> **Given information**:
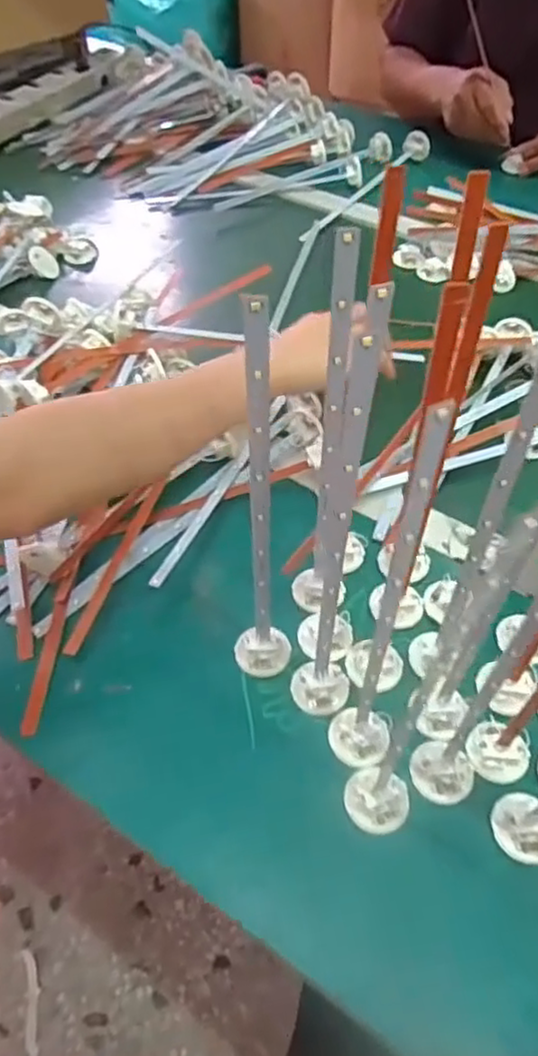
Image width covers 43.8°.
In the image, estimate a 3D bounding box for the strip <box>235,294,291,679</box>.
[{"bbox_3d":[-0.003,0.001,0.365,0.034,0.289,0.040,3,51,1],"label":"strip"}]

> **Task directions**:
Write out every line above again exactly, with the pictures left out.

> **Task answer**:
Image width covers 43.8°.
In the image, estimate a 3D bounding box for the strip <box>235,294,291,679</box>.
[{"bbox_3d":[-0.003,0.001,0.365,0.034,0.289,0.040,3,51,1],"label":"strip"}]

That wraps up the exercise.